→ Instructions for the task: Return the data that follows exactly, with each line intact.

Extracted page text data
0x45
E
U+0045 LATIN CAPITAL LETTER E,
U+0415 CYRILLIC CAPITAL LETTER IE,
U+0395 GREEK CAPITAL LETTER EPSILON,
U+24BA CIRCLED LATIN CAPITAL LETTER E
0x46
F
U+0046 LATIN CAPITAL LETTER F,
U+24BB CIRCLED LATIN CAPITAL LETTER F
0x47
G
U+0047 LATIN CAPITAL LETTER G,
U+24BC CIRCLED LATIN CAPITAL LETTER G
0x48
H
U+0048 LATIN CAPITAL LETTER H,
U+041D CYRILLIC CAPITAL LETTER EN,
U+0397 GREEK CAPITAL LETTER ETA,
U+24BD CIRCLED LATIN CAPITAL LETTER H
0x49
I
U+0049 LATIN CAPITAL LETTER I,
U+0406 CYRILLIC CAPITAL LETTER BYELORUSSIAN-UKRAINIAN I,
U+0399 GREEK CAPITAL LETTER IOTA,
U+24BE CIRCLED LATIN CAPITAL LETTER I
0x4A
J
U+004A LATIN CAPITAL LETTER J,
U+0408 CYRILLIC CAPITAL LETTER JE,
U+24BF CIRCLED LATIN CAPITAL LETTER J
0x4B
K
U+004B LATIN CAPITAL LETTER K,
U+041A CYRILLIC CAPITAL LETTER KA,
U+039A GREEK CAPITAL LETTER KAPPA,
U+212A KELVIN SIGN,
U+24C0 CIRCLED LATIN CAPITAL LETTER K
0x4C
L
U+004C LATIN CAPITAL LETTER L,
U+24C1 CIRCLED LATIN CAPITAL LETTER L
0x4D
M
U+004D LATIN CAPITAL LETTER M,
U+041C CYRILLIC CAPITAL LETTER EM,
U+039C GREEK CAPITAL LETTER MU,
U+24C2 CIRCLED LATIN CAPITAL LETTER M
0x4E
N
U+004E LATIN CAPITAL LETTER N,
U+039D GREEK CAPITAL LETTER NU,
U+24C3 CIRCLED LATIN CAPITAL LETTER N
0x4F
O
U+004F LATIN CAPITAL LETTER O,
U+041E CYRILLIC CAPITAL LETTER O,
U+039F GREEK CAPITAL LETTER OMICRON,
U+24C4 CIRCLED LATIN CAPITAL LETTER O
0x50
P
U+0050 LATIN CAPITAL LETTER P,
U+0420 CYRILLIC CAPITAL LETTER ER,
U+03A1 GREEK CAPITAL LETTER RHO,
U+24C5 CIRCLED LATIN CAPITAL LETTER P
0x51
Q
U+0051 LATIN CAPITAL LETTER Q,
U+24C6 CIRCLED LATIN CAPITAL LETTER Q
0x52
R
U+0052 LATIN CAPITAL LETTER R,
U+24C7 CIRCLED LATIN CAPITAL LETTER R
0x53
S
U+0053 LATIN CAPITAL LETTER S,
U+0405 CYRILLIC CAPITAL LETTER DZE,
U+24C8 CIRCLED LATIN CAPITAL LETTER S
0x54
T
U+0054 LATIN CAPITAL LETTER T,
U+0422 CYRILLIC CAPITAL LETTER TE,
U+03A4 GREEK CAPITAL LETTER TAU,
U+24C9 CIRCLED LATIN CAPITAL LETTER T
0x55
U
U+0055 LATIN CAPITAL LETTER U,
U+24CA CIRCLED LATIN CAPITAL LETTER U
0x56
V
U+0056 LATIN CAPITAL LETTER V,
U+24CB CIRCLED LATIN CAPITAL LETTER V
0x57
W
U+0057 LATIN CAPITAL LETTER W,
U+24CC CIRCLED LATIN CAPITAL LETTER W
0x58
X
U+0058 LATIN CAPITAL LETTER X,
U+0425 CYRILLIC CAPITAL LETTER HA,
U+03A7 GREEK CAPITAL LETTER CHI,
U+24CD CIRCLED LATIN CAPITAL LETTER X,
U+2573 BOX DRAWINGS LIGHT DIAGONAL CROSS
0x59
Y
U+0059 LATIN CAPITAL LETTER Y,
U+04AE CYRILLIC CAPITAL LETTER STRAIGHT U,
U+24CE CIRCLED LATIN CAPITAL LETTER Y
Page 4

→ Completed task:
0x45
E
U+0045 LATIN CAPITAL LETTER E,
U+0415 CYRILLIC CAPITAL LETTER IE,
U+0395 GREEK CAPITAL LETTER EPSILON,
U+24BA CIRCLED LATIN CAPITAL LETTER E
0x46
F
U+0046 LATIN CAPITAL LETTER F,
U+24BB CIRCLED LATIN CAPITAL LETTER F
0x47
G
U+0047 LATIN CAPITAL LETTER G,
U+24BC CIRCLED LATIN CAPITAL LETTER G
0x48
H
U+0048 LATIN CAPITAL LETTER H,
U+041D CYRILLIC CAPITAL LETTER EN,
U+0397 GREEK CAPITAL LETTER ETA,
U+24BD CIRCLED LATIN CAPITAL LETTER H
0x49
I
U+0049 LATIN CAPITAL LETTER I,
U+0406 CYRILLIC CAPITAL LETTER BYELORUSSIAN-UKRAINIAN I,
U+0399 GREEK CAPITAL LETTER IOTA,
U+24BE CIRCLED LATIN CAPITAL LETTER I
0x4A
J
U+004A LATIN CAPITAL LETTER J,
U+0408 CYRILLIC CAPITAL LETTER JE,
U+24BF CIRCLED LATIN CAPITAL LETTER J
0x4B
K
U+004B LATIN CAPITAL LETTER K,
U+041A CYRILLIC CAPITAL LETTER KA,
U+039A GREEK CAPITAL LETTER KAPPA,
U+212A KELVIN SIGN,
U+24C0 CIRCLED LATIN CAPITAL LETTER K
0x4C
L
U+004C LATIN CAPITAL LETTER L,
U+24C1 CIRCLED LATIN CAPITAL LETTER L
0x4D
M
U+004D LATIN CAPITAL LETTER M,
U+041C CYRILLIC CAPITAL LETTER EM,
U+039C GREEK CAPITAL LETTER MU,
U+24C2 CIRCLED LATIN CAPITAL LETTER M
0x4E
N
U+004E LATIN CAPITAL LETTER N,
U+039D GREEK CAPITAL LETTER NU,
U+24C3 CIRCLED LATIN CAPITAL LETTER N
0x4F
O
U+004F LATIN CAPITAL LETTER O,
U+041E CYRILLIC CAPITAL LETTER O,
U+039F GREEK CAPITAL LETTER OMICRON,
U+24C4 CIRCLED LATIN CAPITAL LETTER O
0x50
P
U+0050 LATIN CAPITAL LETTER P,
U+0420 CYRILLIC CAPITAL LETTER ER,
U+03A1 GREEK CAPITAL LETTER RHO,
U+24C5 CIRCLED LATIN CAPITAL LETTER P
0x51
Q
U+0051 LATIN CAPITAL LETTER Q,
U+24C6 CIRCLED LATIN CAPITAL LETTER Q
0x52
R
U+0052 LATIN CAPITAL LETTER R,
U+24C7 CIRCLED LATIN CAPITAL LETTER R
0x53
S
U+0053 LATIN CAPITAL LETTER S,
U+0405 CYRILLIC CAPITAL LETTER DZE,
U+24C8 CIRCLED LATIN CAPITAL LETTER S
0x54
T
U+0054 LATIN CAPITAL LETTER T,
U+0422 CYRILLIC CAPITAL LETTER TE,
U+03A4 GREEK CAPITAL LETTER TAU,
U+24C9 CIRCLED LATIN CAPITAL LETTER T
0x55
U
U+0055 LATIN CAPITAL LETTER U,
U+24CA CIRCLED LATIN CAPITAL LETTER U
0x56
V
U+0056 LATIN CAPITAL LETTER V,
U+24CB CIRCLED LATIN CAPITAL LETTER V
0x57
W
U+0057 LATIN CAPITAL LETTER W,
U+24CC CIRCLED LATIN CAPITAL LETTER W
0x58
X
U+0058 LATIN CAPITAL LETTER X,
U+0425 CYRILLIC CAPITAL LETTER HA,
U+03A7 GREEK CAPITAL LETTER CHI,
U+24CD CIRCLED LATIN CAPITAL LETTER X,
U+2573 BOX DRAWINGS LIGHT DIAGONAL CROSS
0x59
Y
U+0059 LATIN CAPITAL LETTER Y,
U+04AE CYRILLIC CAPITAL LETTER STRAIGHT U,
U+24CE CIRCLED LATIN CAPITAL LETTER Y
Page 4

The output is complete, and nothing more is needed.